Health anxiety is often treated much as a phobia would be—with a form of cognitive behavioral therapy (CBT). Imagine that you’re afraid of dogs. Every time you see one, you run away and get temporary relief—this is called a safety or avoidance behavior. It may sound counterintuitive, but the treatment for dog phobia is for you to be around dogs. The more you're exposed to them and see that nothing bad happens, the more you learn that (most) dogs aren’t dangerous. For treating health anxiety, the idea is to deliberately expose yourself to thoughts of illnesses and symptoms and then to avoid safety behaviors. The approach might sound frightening at first, but you’re guided by a professional who’s trained in the practice and who is next to you to offer support and reassurance as you move through the exercises. A classic example: You run up a flight of stairs to deliberately make your heart beat faster. This could trigger thoughts that something is wrong with your heart! But instead of calling an ambulance (a safety behavior), you stay in the moment—aware of the fearful thoughts—and see what happens. Facing your fears in this way eventually teaches you that what you feared isn't happening in reality. CBT usually is shorter in duration than other forms of therapy—psychoanalysis, for example, can take years, while the average number of CBT sessions for anxiety about health is 10 to 15. Each person and his/her therapist will decide together when formal therapy is no longer needed.
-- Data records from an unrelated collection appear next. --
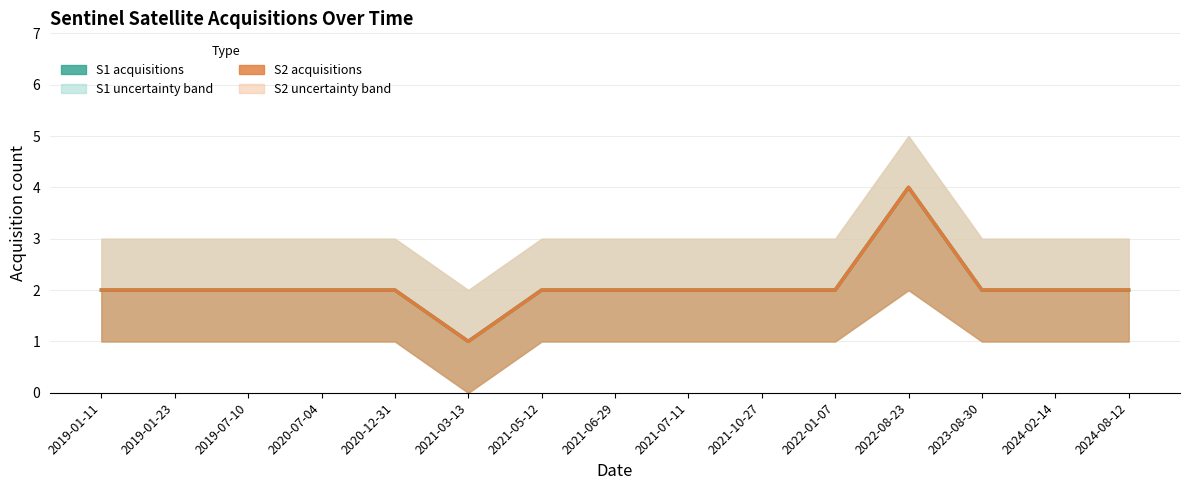

List the labels in order of S1 acquisitions value, smallest first.

2021-03-13, 2019-01-11, 2019-01-23, 2019-07-10, 2020-07-04, 2020-12-31, 2021-05-12, 2021-06-29, 2021-07-11, 2021-10-27, 2022-01-07, 2023-08-30, 2024-02-14, 2024-08-12, 2022-08-23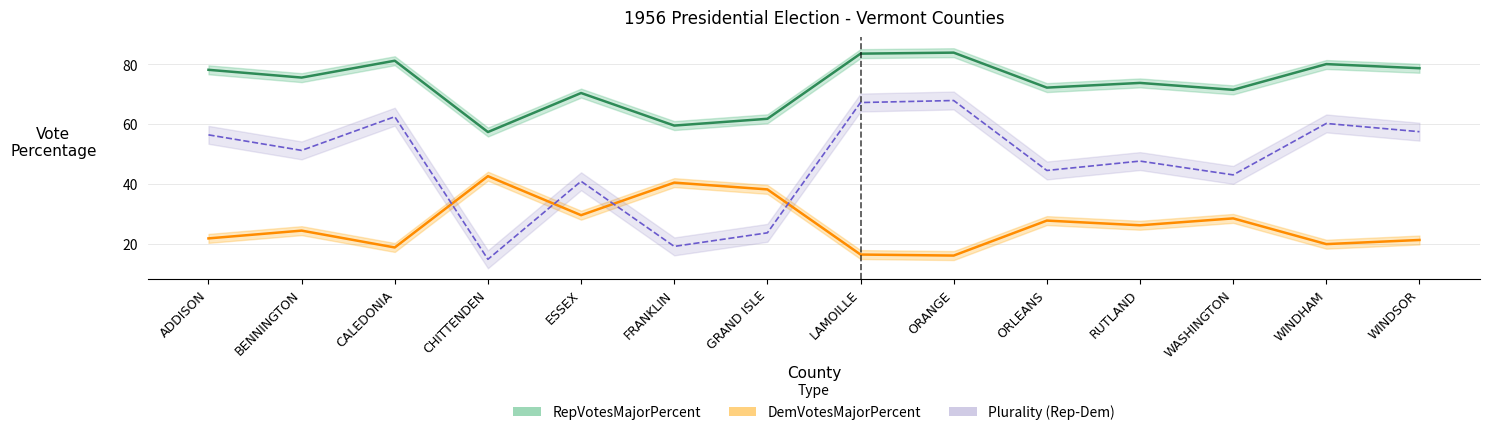

What is the maximum value for DemVotesMajorPercent?

42.6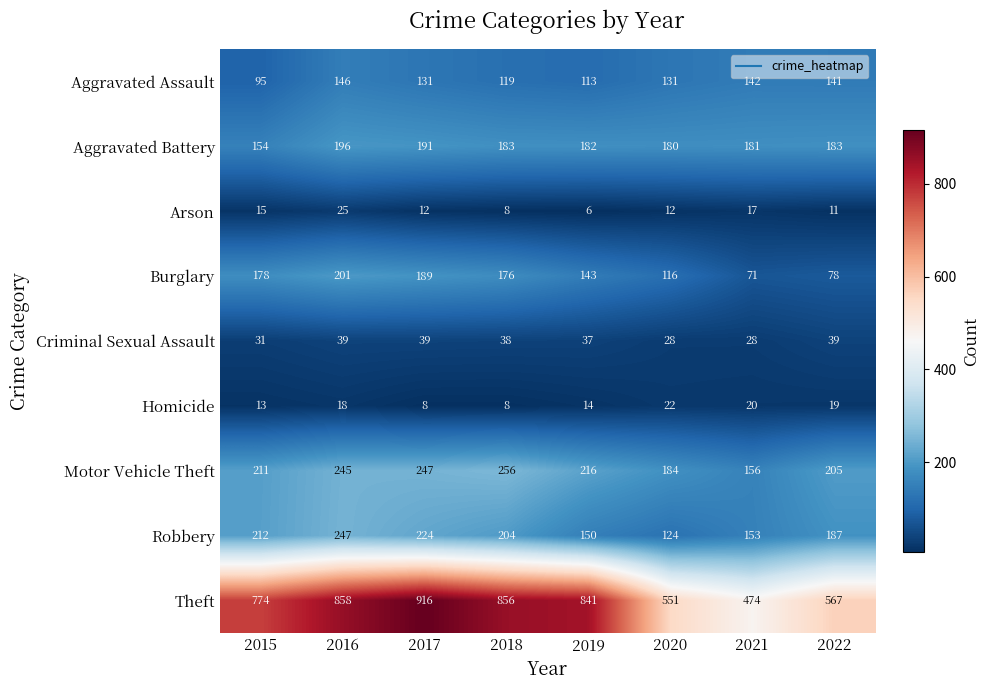

What is the maximum value shown in the chart?

916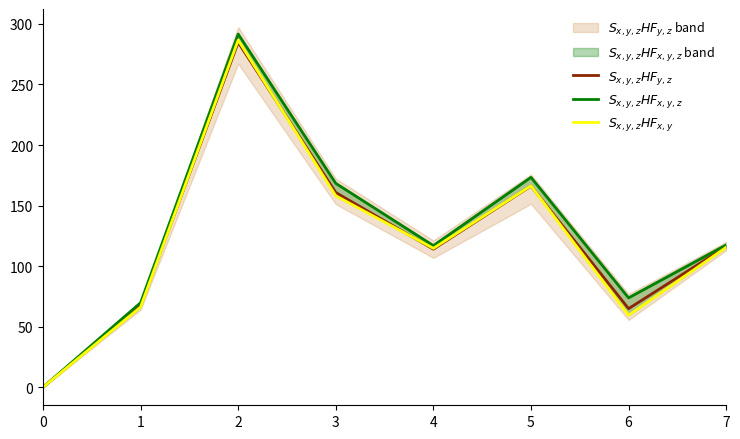

What is the average value of the $S_{x,y,z}HF_{x,y,z}$ series?

126.4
Resources to find a CBT therapist:

In addition to CBT, reducing stress will help you manage your anxiety and feel happier. Relaxation techniques can reduce your blood pressure and heart rate, relax tense muscles and calm your mind. Consider…
  • Belly breathing. This is a simple technique that you can do just about anywhere. Basically, you train yourself to use the muscle below your lungs—your diaphragm—to take deep, slow breaths. Learn the technique here.
  • Guided imagery. With this mind-body technique, you guide your mind to pictures of pleasant images or soothing scenes to replace negative thoughts. You might be on a sunny beach with your toes in warm sand, listening to the waves, smelling the salty air.
  • Mindfulness meditation. This involves focusing on your breathing and bringing your attention to the here and now—and not getting bogged down with mistakes of the past or concerns about the future.